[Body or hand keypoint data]
____

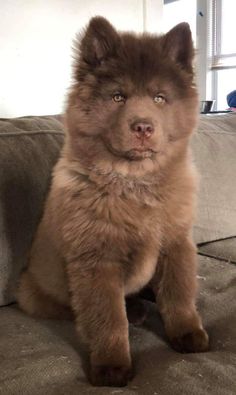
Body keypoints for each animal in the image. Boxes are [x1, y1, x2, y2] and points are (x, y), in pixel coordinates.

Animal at [17, 17, 209, 386]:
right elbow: (108, 318)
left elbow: (178, 294)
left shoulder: (176, 242)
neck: (136, 183)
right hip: (36, 293)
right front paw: (111, 367)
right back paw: (133, 309)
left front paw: (188, 334)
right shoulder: (96, 259)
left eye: (160, 98)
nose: (143, 126)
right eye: (118, 97)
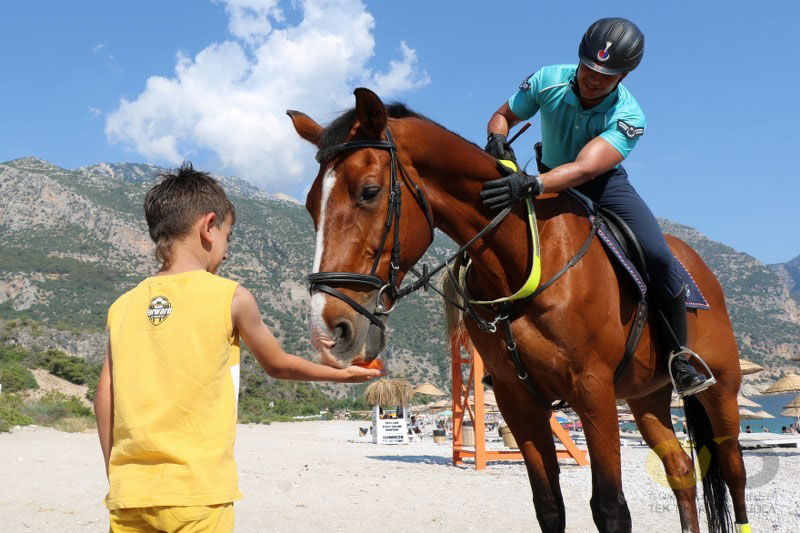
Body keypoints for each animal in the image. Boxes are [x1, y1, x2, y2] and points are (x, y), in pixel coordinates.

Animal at [290, 88, 752, 532]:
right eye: (311, 204)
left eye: (368, 192)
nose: (327, 327)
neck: (526, 259)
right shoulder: (518, 401)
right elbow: (548, 506)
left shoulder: (594, 393)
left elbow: (611, 510)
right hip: (647, 396)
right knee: (680, 468)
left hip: (721, 390)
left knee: (734, 471)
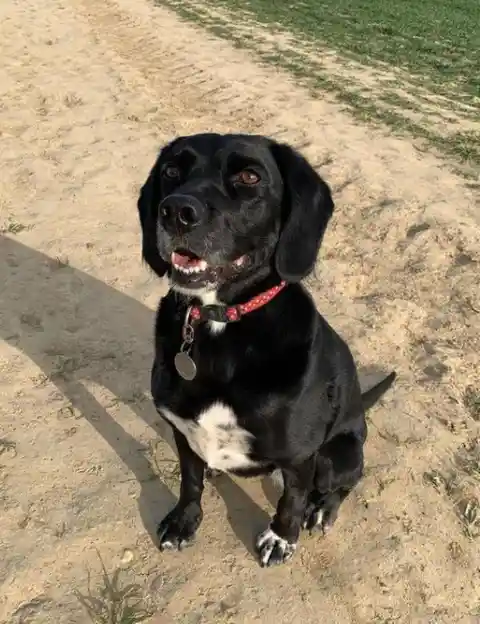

____

Exercise:
The records above are to be transcribed exactly, with every picture left out.

Result:
Body keypoints for each animal in the image. Boxes are [x1, y1, x2, y2] and points are (x, y), in pixel coordinates.

Animal at [17, 17, 209, 386]:
right elbow: (108, 318)
left elbow: (178, 294)
left shoulder: (176, 242)
neck: (136, 183)
right hip: (36, 293)
right front paw: (111, 367)
right back paw: (133, 309)
left front paw: (188, 334)
right shoulder: (96, 259)
left eye: (160, 98)
nose: (143, 126)
right eye: (118, 97)
Body keypoints for each animal in the image. Boxes are [x1, y1, x2, y2] and points are (x, y), in pixel coordinates.

Animal at [290, 88, 752, 532]:
right eye: (311, 204)
left eye: (368, 192)
nose: (327, 327)
neck: (526, 259)
right shoulder: (518, 401)
right elbow: (548, 506)
left shoulder: (594, 393)
left elbow: (611, 510)
right hip: (647, 396)
right knee: (680, 468)
left hip: (721, 390)
left knee: (734, 471)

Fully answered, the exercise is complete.